Bounding box prediction data
• • • •
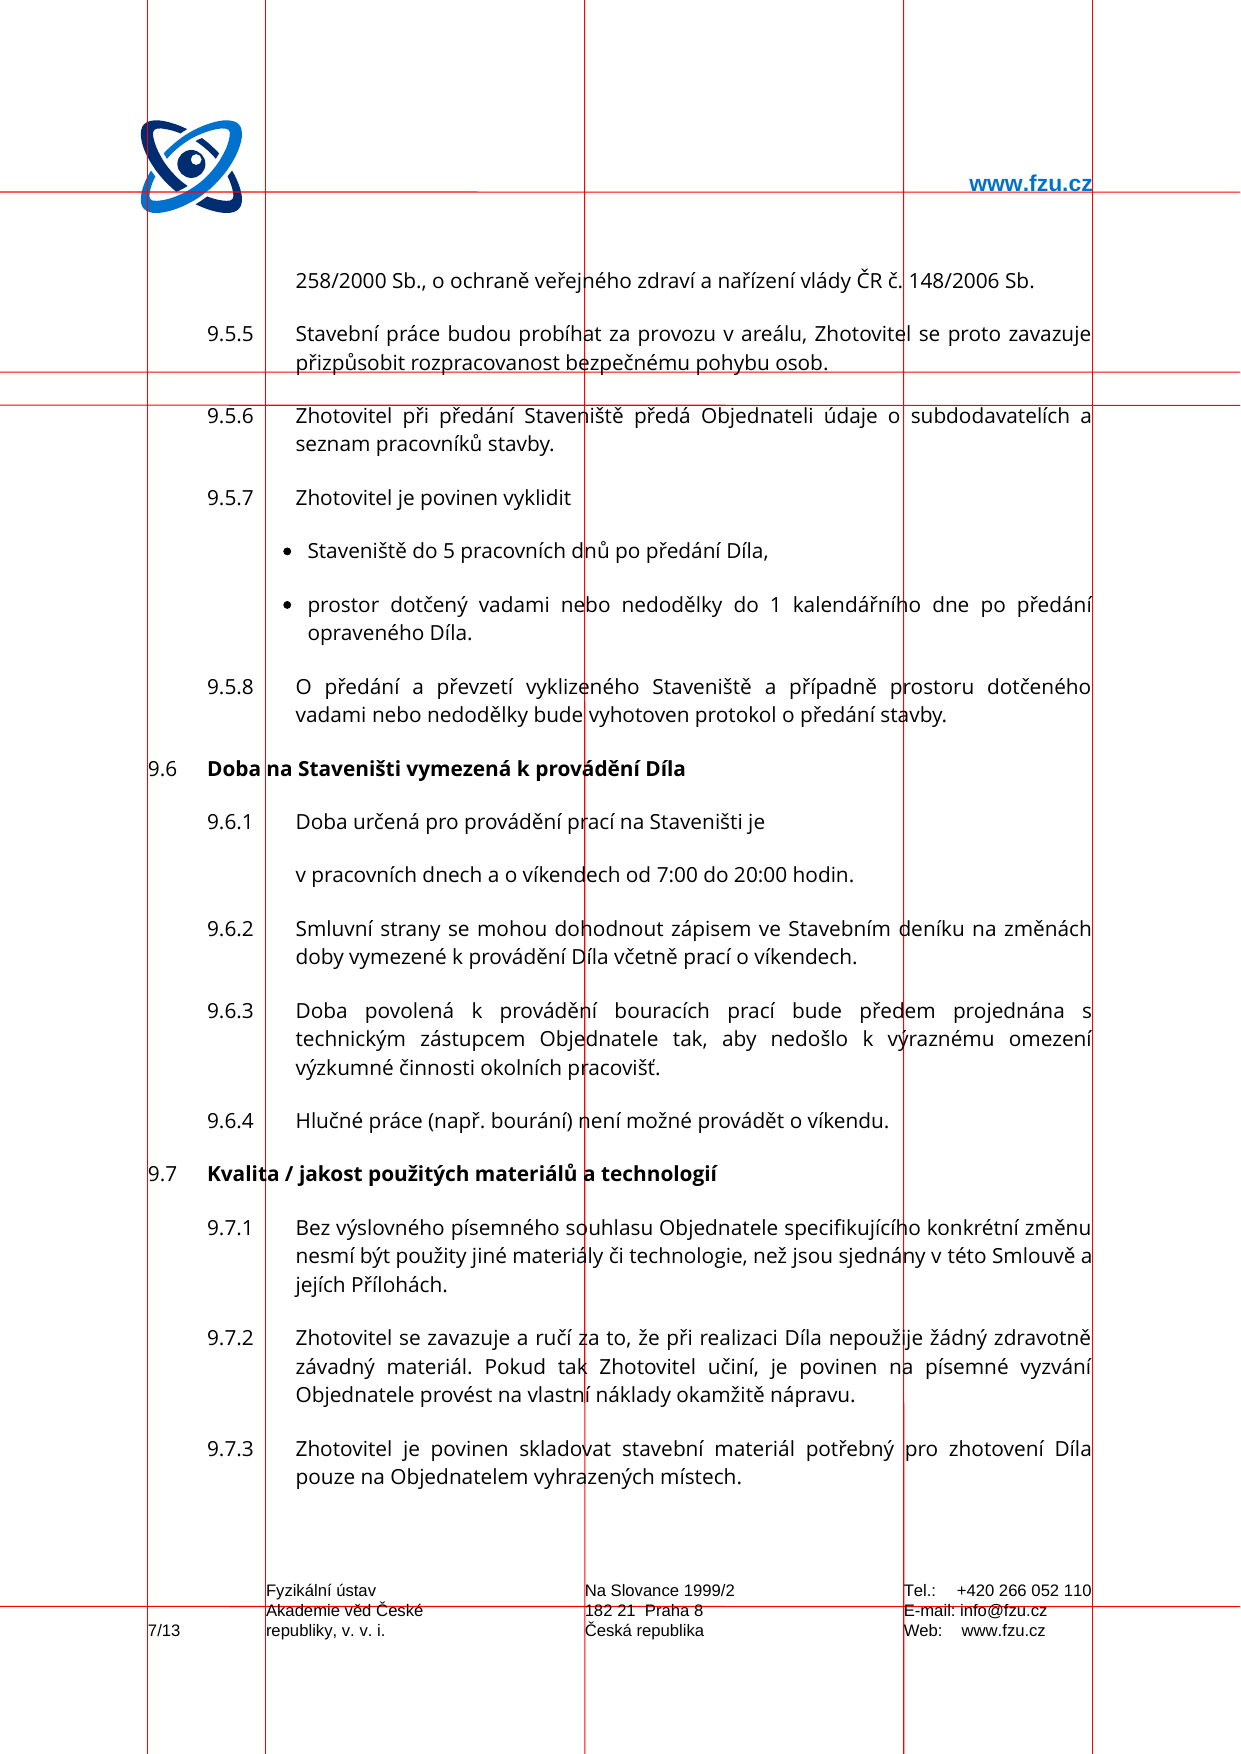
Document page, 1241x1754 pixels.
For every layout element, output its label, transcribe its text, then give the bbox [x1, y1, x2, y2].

list Kvalita / jakost použitých materiálů a technologií [148, 1159, 1092, 1188]
list Zhotovitel při předání Staveniště předá Objednateli údaje o subdodavatelích a seznam pracovníků stavby. [207, 401, 1092, 458]
list Doba na Staveništi vymezená k provádění Díla [148, 754, 1092, 782]
list Smluvní strany se mohou dohodnout zápisem ve Stavebním deníku na změnách doby vymezené k provádění Díla včetně prací o víkendech. [207, 914, 1092, 971]
list Hlučné práce (např. bourání) není možné provádět o víkendu. [207, 1106, 1092, 1134]
text v pracovních dnech a o víkendech od 7:00 do 20:00 hodin. [295, 861, 1092, 889]
list Stavební práce budou probíhat za provozu v areálu, Zhotovitel se proto zavazuje přizpůsobit rozpracovanost bezpečnému pohybu osob. [207, 319, 1092, 376]
list Staveniště do 5 pracovních dnů po předání Díla, [283, 536, 1092, 565]
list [207, 266, 1092, 294]
list Zhotovitel se zavazuje a ručí za to, že při realizaci Díla nepoužije žádný zdravotně závadný materiál. Pokud tak Zhotovitel učiní, je povinen na písemné vyzvání Objednatele provést na vlastní náklady okamžitě nápravu. [207, 1323, 1092, 1409]
list prostor dotčený vadami nebo nedodělky do 1 kalendářního dne po předání opraveného Díla. [283, 590, 1092, 647]
list Doba povolená k provádění bouracích prací bude předem projednána s technickým zástupcem Objednatele tak, aby nedošlo k výraznému omezení výzkumné činnosti okolních pracovišť. [207, 996, 1092, 1081]
list O předání a převzetí vyklizeného Staveniště a případně prostoru dotčeného vadami nebo nedodělky bude vyhotoven protokol o předání stavby. [207, 672, 1092, 729]
list Doba určená pro provádění prací na Staveništi je [207, 807, 1092, 836]
list Zhotovitel je povinen vyklidit [207, 483, 1092, 511]
list Bez výslovného písemného souhlasu Objednatele specifikujícího konkrétní změnu nesmí být použity jiné materiály či technologie, než jsou sjednány v této Smlouvě a jejích Přílohách. [207, 1213, 1092, 1298]
list Zhotovitel je povinen skladovat stavební materiál potřebný pro zhotovení Díla pouze na Objednatelem vyhrazených místech. [207, 1434, 1092, 1491]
• • • •
Exercise: All entries above should be returned exactly, apart from their pictures.

Response area:
Document page, 1241x1754 pixels.
For every layout element, output its label, transcribe its text, then give the bbox [x1, y1, x2, y2].

list Kvalita / jakost použitých materiálů a technologií [148, 1159, 1092, 1188]
list Zhotovitel při předání Staveniště předá Objednateli údaje o subdodavatelích a seznam pracovníků stavby. [207, 401, 1092, 458]
list Doba na Staveništi vymezená k provádění Díla [148, 754, 1092, 782]
list Smluvní strany se mohou dohodnout zápisem ve Stavebním deníku na změnách doby vymezené k provádění Díla včetně prací o víkendech. [207, 914, 1092, 971]
list Hlučné práce (např. bourání) není možné provádět o víkendu. [207, 1106, 1092, 1134]
text v pracovních dnech a o víkendech od 7:00 do 20:00 hodin. [295, 861, 1092, 889]
list Stavební práce budou probíhat za provozu v areálu, Zhotovitel se proto zavazuje přizpůsobit rozpracovanost bezpečnému pohybu osob. [207, 319, 1092, 376]
list Staveniště do 5 pracovních dnů po předání Díla, [283, 536, 1092, 565]
list [207, 266, 1092, 294]
list Zhotovitel se zavazuje a ručí za to, že při realizaci Díla nepoužije žádný zdravotně závadný materiál. Pokud tak Zhotovitel učiní, je povinen na písemné vyzvání Objednatele provést na vlastní náklady okamžitě nápravu. [207, 1323, 1092, 1409]
list prostor dotčený vadami nebo nedodělky do 1 kalendářního dne po předání opraveného Díla. [283, 590, 1092, 647]
list Doba povolená k provádění bouracích prací bude předem projednána s technickým zástupcem Objednatele tak, aby nedošlo k výraznému omezení výzkumné činnosti okolních pracovišť. [207, 996, 1092, 1081]
list O předání a převzetí vyklizeného Staveniště a případně prostoru dotčeného vadami nebo nedodělky bude vyhotoven protokol o předání stavby. [207, 672, 1092, 729]
list Doba určená pro provádění prací na Staveništi je [207, 807, 1092, 836]
list Zhotovitel je povinen vyklidit [207, 483, 1092, 511]
list Bez výslovného písemného souhlasu Objednatele specifikujícího konkrétní změnu nesmí být použity jiné materiály či technologie, než jsou sjednány v této Smlouvě a jejích Přílohách. [207, 1213, 1092, 1298]
list Zhotovitel je povinen skladovat stavební materiál potřebný pro zhotovení Díla pouze na Objednatelem vyhrazených místech. [207, 1434, 1092, 1491]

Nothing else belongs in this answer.